SUPPLIED TEXT:
My mother is a very smart woman. She’s built a company and has lived through hardships most people would shudder to consider. She’s got an amazing mind, but when it comes to political issues, she doesn’t use it. She swallows whatever drivel comes from Bill O’Reilly, Sean Hannity or even Rush Limbaugh.
In a word, she’s been infected by propaganda of the extreme right. She really believes Fox "News" is Fair and Balanced. She is one of those people who sends out emails with tons of lies in them about Democrats. The only good thing is, she HATES John McCain because of his "anger problem" and his stance on abortion, which she thinks has been pro-choice. I don’t want to correct her on that one. She says she’s probably not going to vote this year, which is better than her votes for Bush in the last two elections.
I’d pretty much given up on trying to connect with my mother on these issues. All political conversations between us seem to leave bad feelings. Mom’s got an emotional stake in her hatred and her rage towards all things she sees as "liberal," of course inflamed by the lies of the right wing, that I can’t understand and I can’t reach.

INFORMATION GIVEN:

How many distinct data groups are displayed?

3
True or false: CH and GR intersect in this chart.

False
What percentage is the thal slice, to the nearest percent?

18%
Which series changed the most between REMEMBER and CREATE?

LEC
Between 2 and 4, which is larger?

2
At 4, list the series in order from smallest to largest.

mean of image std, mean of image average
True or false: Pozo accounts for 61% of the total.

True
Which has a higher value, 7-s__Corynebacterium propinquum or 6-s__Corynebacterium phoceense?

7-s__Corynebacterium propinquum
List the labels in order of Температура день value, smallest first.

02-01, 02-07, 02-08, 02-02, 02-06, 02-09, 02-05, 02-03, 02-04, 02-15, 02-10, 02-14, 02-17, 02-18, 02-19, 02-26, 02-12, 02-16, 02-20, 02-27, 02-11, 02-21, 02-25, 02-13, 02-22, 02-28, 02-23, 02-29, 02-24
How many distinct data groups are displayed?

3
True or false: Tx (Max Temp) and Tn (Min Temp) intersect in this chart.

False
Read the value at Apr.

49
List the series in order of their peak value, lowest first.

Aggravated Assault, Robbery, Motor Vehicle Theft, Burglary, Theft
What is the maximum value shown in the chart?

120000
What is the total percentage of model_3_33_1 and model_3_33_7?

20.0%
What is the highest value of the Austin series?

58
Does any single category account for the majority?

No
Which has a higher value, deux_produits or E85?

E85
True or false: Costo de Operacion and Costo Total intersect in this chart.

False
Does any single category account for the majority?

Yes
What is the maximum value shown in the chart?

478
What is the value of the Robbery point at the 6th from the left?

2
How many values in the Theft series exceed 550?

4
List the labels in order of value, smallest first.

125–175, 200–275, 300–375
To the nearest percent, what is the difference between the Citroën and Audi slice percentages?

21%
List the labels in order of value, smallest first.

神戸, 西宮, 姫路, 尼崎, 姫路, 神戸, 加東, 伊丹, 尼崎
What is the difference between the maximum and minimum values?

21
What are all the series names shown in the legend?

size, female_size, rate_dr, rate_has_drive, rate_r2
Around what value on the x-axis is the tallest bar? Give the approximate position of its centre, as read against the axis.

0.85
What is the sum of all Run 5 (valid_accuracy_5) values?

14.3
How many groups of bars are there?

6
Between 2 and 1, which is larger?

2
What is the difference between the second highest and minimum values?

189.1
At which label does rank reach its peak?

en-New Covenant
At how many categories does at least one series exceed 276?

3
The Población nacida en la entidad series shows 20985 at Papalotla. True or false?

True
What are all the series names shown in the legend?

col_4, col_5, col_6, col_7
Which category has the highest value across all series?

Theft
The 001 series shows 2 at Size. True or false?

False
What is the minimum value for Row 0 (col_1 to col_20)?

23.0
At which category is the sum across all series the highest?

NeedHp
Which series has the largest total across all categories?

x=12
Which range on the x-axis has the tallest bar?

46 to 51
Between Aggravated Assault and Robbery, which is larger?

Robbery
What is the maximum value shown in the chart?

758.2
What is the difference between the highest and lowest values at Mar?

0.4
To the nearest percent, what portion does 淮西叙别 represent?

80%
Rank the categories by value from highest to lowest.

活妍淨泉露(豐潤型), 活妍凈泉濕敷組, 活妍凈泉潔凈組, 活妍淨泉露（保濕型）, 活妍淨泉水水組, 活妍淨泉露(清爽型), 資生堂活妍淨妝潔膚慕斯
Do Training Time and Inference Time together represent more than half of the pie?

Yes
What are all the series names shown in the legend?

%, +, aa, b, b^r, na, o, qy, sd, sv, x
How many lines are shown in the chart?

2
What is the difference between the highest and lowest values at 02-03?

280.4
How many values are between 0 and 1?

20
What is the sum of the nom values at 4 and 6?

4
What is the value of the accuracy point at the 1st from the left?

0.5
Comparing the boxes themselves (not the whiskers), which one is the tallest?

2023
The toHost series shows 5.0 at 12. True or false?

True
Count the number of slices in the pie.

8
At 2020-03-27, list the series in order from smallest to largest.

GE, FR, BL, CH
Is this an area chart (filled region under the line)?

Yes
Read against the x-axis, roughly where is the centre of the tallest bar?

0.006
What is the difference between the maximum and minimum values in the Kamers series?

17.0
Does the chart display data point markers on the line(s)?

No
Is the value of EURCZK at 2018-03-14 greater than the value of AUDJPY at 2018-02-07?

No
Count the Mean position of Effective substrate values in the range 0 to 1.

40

DIRECTIONS:
1: In the passage about the writer's mother, echo everything from "My mother is" down to "even Rush Limbaugh.".
2: Answer these questions from the passage about the writer's mother:
(a) Which three commentators does the mother take her political views from?
(b) What two reasons are given for her hatred of John McCain?
(c) What do political conversations between the writer and the mother seem to leave?
3: List every person named in the passage about the writer's mother.

SOLUTIONS FOR EACH TASK:
1:
My mother is a very smart woman. She’s built a company and has lived through hardships most people would shudder to consider. She’s got an amazing mind, but when it comes to political issues, she doesn’t use it. She swallows whatever drivel comes from Bill O’Reilly, Sean Hannity or even Rush Limbaugh.

2:
(a) Bill O'Reilly, Sean Hannity and Rush Limbaugh.
(b) His "anger problem" and his stance on abortion.
(c) Bad feelings.

3:
Bill O'Reilly
Sean Hannity
Rush Limbaugh
John McCain
Bush